We. And here we were, at the end of our journey into this human kennel, Deare pausing to usher us into a tiny, windowless cinderblock room where another uniformed handler named Tarrant—like most of them, lumpy and buzzcut, with a bit of an extra chin—waited, along with three stiff-backed chairs arrayed in a row.
For me, Daddy, and Wheatley.
And then, the door on the other side of the room flung open, and here he was, being tugged roughly through it on the end of a short chain lead linked to his cuffs and held by yet another handler.
Muzzled, shackled, the restraints all joined together with enough chains to restrain a rabid tiger—albeit one who was stiff-jointed, limping, and obviously in pain just about everywhere.
I stifled a cry. God, this place really was for animals.
And when his lead chain had been attached to the ring in the floor, he dared to flick his eyes up.
And when he saw me— oh .
Fuck it all. I ran toward him, swallowing the name I had the nearly uncontrollable urge to cry out. I hadn’t spoken it aloud to anyone yet, not even Maeve. After all, it wasn’t mine to give away anymore. It was his, provided he even remembered it.
And if he didn’t? Maybe, technically, it had never existed. Maybe it never would. Not like it mattered. All that mattered was that he was here.
He jerked on the chain, trying to reach out to me. Before I could touch him, however, a flash of lightning struck me blind.
“Stand back,” Tarrant barked, having fired up the sizzling prod as if he meant to use it on me .

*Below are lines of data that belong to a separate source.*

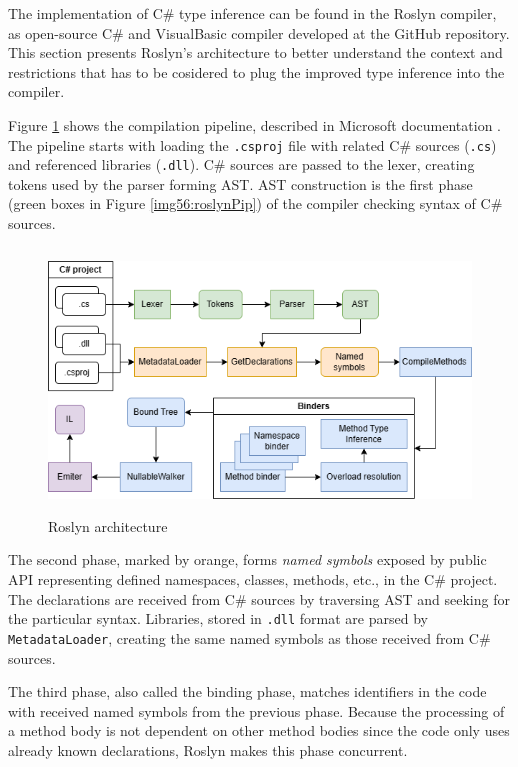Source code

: The implementation of C\# type inference can be found in the Roslyn compiler, as open-source C\# and VisualBasic compiler developed at the GitHub repository. 
This section presents Roslyn’s architecture to better understand the context and restrictions that has to be cosidered to plug the improved type inference into the compiler.
\par
Figure \ref{img15:roslynPip} shows the compilation pipeline, described in Microsoft documentation \cite{online:roslynArchitecture}.
The pipeline starts with loading the \texttt{.csproj} file with related C\# sources (\texttt{.cs}) and referenced libraries (\texttt{.dll}).
C\# sources are passed to the lexer, creating tokens used by the parser forming \ac{AST}.
\ac{AST} construction is the first phase (green boxes in Figure \ref{img56:roslynPip}) of the compiler checking syntax of C\# sources.
\begin{figure}[h]
\centering
\includegraphics[width=120mm, height=70mm]{./img/Roslyn_Arch.png}
\caption{Roslyn architecture}
\label{img15:roslynPip}
\end{figure}
\par
The second phase, marked by orange, forms \emph{named symbols} exposed by public API representing defined namespaces, classes, methods, etc., in the C\# project. 
The declarations are received from C\# sources by traversing AST and seeking for the particular syntax. Libraries, stored in \texttt{.dll} format are parsed by \texttt{MetadataLoader}, creating the same named symbols as those received from C\# sources.
\par
The third phase, also called the binding phase, matches identifiers in the code with received named symbols from the previous phase. 
Because the processing of a method body is not dependent on other method bodies since the code only uses already known declarations, Roslyn makes this phase concurrent. 
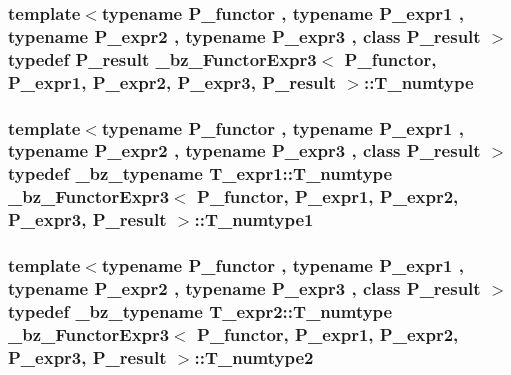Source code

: \subsubsection[{T\+\_\+numtype}]{\setlength{\rightskip}{0pt plus 5cm}template$<$typename P\+\_\+functor , typename P\+\_\+expr1 , typename P\+\_\+expr2 , typename P\+\_\+expr3 , class P\+\_\+result $>$ typedef P\+\_\+result {\bf \+\_\+bz\+\_\+\+Functor\+Expr3}$<$ P\+\_\+functor, P\+\_\+expr1, P\+\_\+expr2, P\+\_\+expr3, P\+\_\+result $>$\+::{\bf T\+\_\+numtype}}\label{class__bz__FunctorExpr3_ad90a6f210859e4b689cd783be74ee748}
\hypertarget{class__bz__FunctorExpr3_a2a31b2f206352c04bcd70c865006f0f2}{}
\subsubsection[{T\+\_\+numtype1}]{\setlength{\rightskip}{0pt plus 5cm}template$<$typename P\+\_\+functor , typename P\+\_\+expr1 , typename P\+\_\+expr2 , typename P\+\_\+expr3 , class P\+\_\+result $>$ typedef {\bf \+\_\+bz\+\_\+typename} T\+\_\+expr1\+::\+T\+\_\+numtype {\bf \+\_\+bz\+\_\+\+Functor\+Expr3}$<$ P\+\_\+functor, P\+\_\+expr1, P\+\_\+expr2, P\+\_\+expr3, P\+\_\+result $>$\+::{\bf T\+\_\+numtype1}}\label{class__bz__FunctorExpr3_a2a31b2f206352c04bcd70c865006f0f2}
\hypertarget{class__bz__FunctorExpr3_ac979a99f1789411afc3ee245ea556883}{}
\subsubsection[{T\+\_\+numtype2}]{\setlength{\rightskip}{0pt plus 5cm}template$<$typename P\+\_\+functor , typename P\+\_\+expr1 , typename P\+\_\+expr2 , typename P\+\_\+expr3 , class P\+\_\+result $>$ typedef {\bf \+\_\+bz\+\_\+typename} T\+\_\+expr2\+::\+T\+\_\+numtype {\bf \+\_\+bz\+\_\+\+Functor\+Expr3}$<$ P\+\_\+functor, P\+\_\+expr1, P\+\_\+expr2, P\+\_\+expr3, P\+\_\+result $>$\+::{\bf T\+\_\+numtype2}}\label{class__bz__FunctorExpr3_ac979a99f1789411afc3ee245ea556883}
\hypertarget{class__bz__FunctorExpr3_a4eb514374e523dd1aec4be33e908e31a}{}
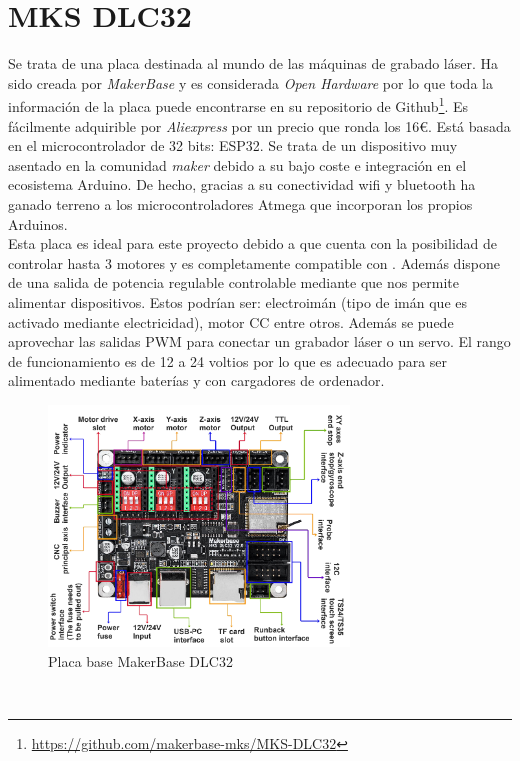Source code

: \section{MKS DLC32}
\label{subsec:mksdlc32}
Se trata de una placa destinada al mundo de las máquinas de grabado láser. Ha sido creada por \textit{MakerBase} y es considerada 
\textit{Open Hardware} por lo que toda la información de la placa puede encontrarse en su repositorio de Github\footnote{\url{https://github.com/makerbase-mks/MKS-DLC32}}.
Es fácilmente adquirible por \textit{Aliexpress} por un precio que ronda los 16\euro. Está basada en el microcontrolador de 32 bits: ESP32. 
Se trata de un dispositivo muy asentado en la comunidad \textit{maker} debido a su bajo coste e integración en el 
ecosistema Arduino. De hecho, gracias a su conectividad wifi y bluetooth ha ganado terreno a los microcontroladores Atmega que incorporan los propios Arduinos.\\
Esta placa es ideal para este proyecto debido a que cuenta con la posibilidad de controlar 
hasta 3 motores y es completamente compatible con . Además dispone de una salida de potencia regulable controlable mediante  que nos 
permite alimentar dispositivos. Estos podrían ser: electroimán (tipo de imán que es activado mediante electricidad), motor \ac{CC} entre otros. Además se puede aprovechar las salidas \ac{PWM} para conectar un grabador láser o un servo. 
El rango de funcionamiento es de 12 a 24 voltios por lo que es adecuado para ser alimentado mediante baterías y con cargadores de ordenador. 
\begin{figure} [h!]
    \begin{center}
      \includegraphics[width=8cm]{figs/MKS.png}
    \end{center}
    \caption{Placa base MakerBase DLC32}
    \label{fig:robSoldering}
  \end{figure}\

I screamed and froze to the spot, immediately back in that white mausoleum of a room, where the leather and the cold marble walls had swallowed the echo of my screams. My father reached out and pulled me back into a fierce bear hug.
And then, as I tried to steady my breath, as I forced myself to look at my boy again, as the weight of everything that had happened crashed over me—I heard his voice.
“The fuck?”
I turned, stunned.
“Arlo?”
1 ? Are you okay?
2 ? “Naughty badger,” an endearment similar to “cheeky monkey.”